Another member of the group, Anthony Slape, added, “I have no representation in the country, in the government at all. There’s no political leaders in the country that I know of that are non-religious.”

Some local residents said they considered the banner offensive.

“They are trying to attack and humiliate the fact that we believe in Christ,” said the Rev. Del Way of Calvary Temple Church. Way presented a petition signed by nearly 1,000 people opposing display of the banner.

The courthouse lawn annually includes a nativity scene erected by members of a local church. Courts have generally allowed such displays as long as other groups are given the same access.

The vote marked the second time the commission has deliberated the matter. In September, commission members first dealt with the free­thought group’s request during a stormy meeting that drew more than 200 people, many of whom attacked the banner.

That meeting, the San Antonio Express-News reported, was punctuated by people crying, “Amen!” as 13 people spoke, all urging the commissioners to reject the banner.

“We are one nation under God,” said resident John Hammack. “Do not let a few pagan atheists take Jesus Christ out of Christmas.”

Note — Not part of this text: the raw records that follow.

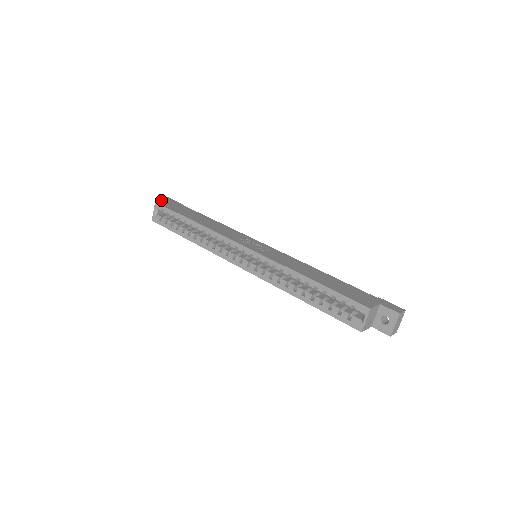
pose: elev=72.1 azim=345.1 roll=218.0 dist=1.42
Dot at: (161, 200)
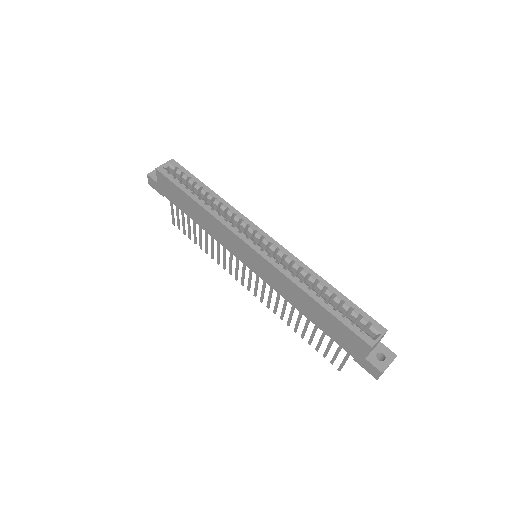
Dot at: occluded
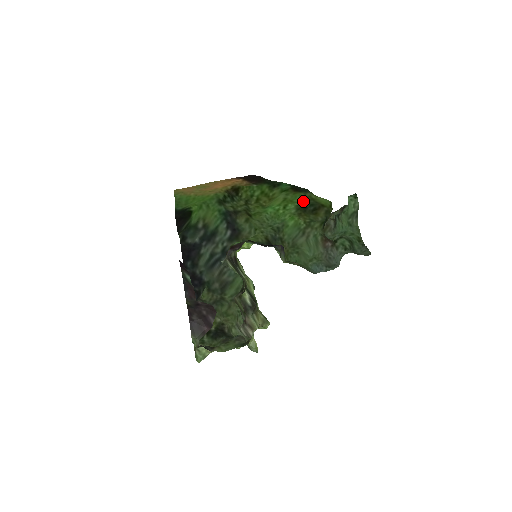
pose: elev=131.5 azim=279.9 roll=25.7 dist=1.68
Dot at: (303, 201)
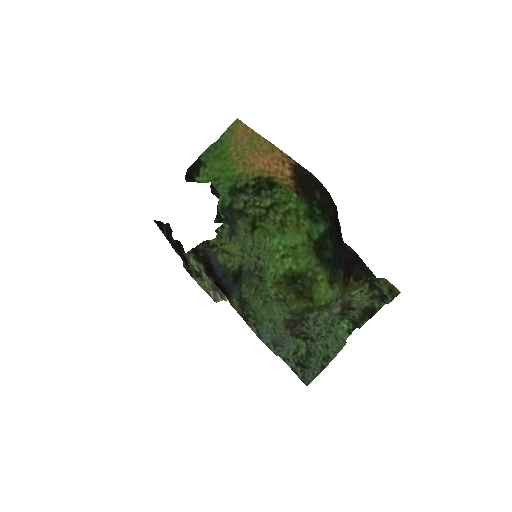
Dot at: (303, 271)
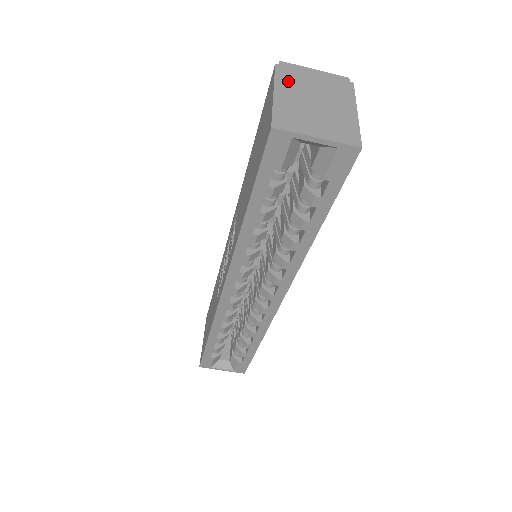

The banner, designed by the Wisconsin-based Freedom From Religion Foundation, depicts images of Benjamin Franklin, Thomas Jefferson, George Washington and the Statue of Liberty looking down on the Bill of Rights. It includes a seal that says, “Freethought Secular Government.”

The banner includes the phrase “Happy Winter Solstice,” and reads, “Let us also honor the birth of our Bill of Rights, which reminds us there can be no freedom OF religion without freedom FROM religion in government.”

After the commission voted to reject the banner, Commissioner Tom Moser said, “This republic is threatened in many, many ways and I think we need to keep our guard up.”

County Attorney Heather Stebbins looked into the matter but didn’t make a recommendation. FFRF, meanwhile, is considering litigation.

“It looks pretty clearly like we’ve been given discriminatory treatment,” Ryan Jayne, an FFRF attorney, said. “The county cannot be picking and choosing which groups can put displays on the courthouse lawn. That’s called viewpoint discrimination. If the government itself is putting up the nativity scene, then the government is endorsing religion. That it also cannot do.”